### How to complete this task
Please copy the data below exactly; none of the pictures in it belong in the copy.

### Data extract
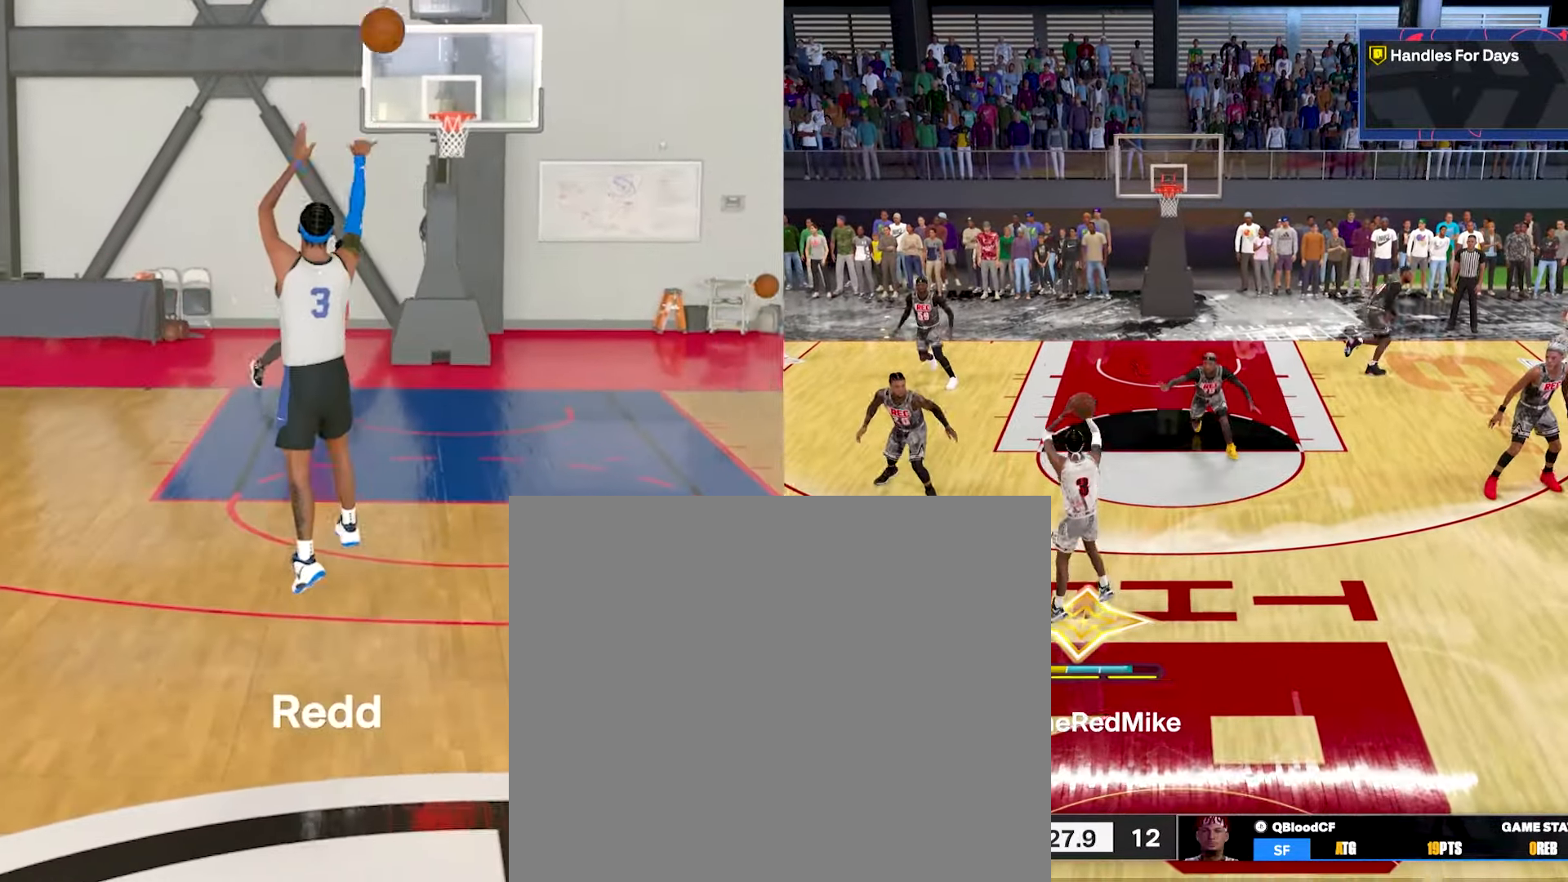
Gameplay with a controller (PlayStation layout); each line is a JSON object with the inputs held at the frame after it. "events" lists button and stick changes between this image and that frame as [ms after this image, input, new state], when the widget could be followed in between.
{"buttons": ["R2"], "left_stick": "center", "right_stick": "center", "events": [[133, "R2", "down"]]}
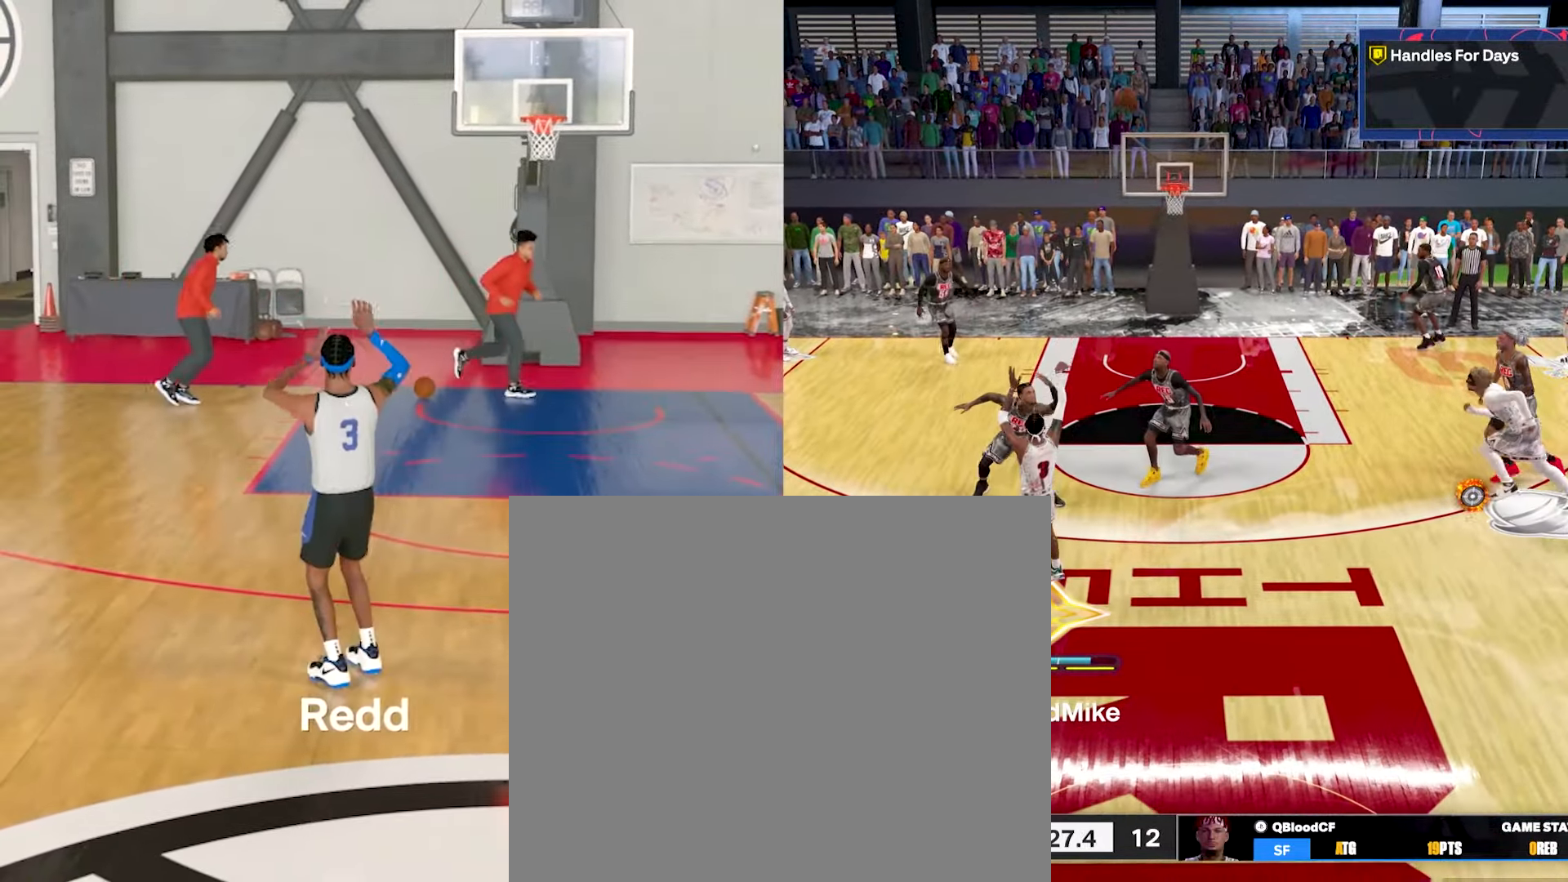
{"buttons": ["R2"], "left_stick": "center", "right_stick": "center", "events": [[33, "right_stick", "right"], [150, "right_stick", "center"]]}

### Your response
Gameplay with a controller (PlayStation layout); each line is a JSON object with the inputs held at the frame after it. "events" lists button and stick changes between this image and that frame as [ms after this image, input, new state], when the widget could be followed in between.
{"buttons": ["R2"], "left_stick": "center", "right_stick": "center", "events": [[133, "R2", "down"]]}
{"buttons": ["R2"], "left_stick": "center", "right_stick": "center", "events": [[33, "right_stick", "right"], [150, "right_stick", "center"]]}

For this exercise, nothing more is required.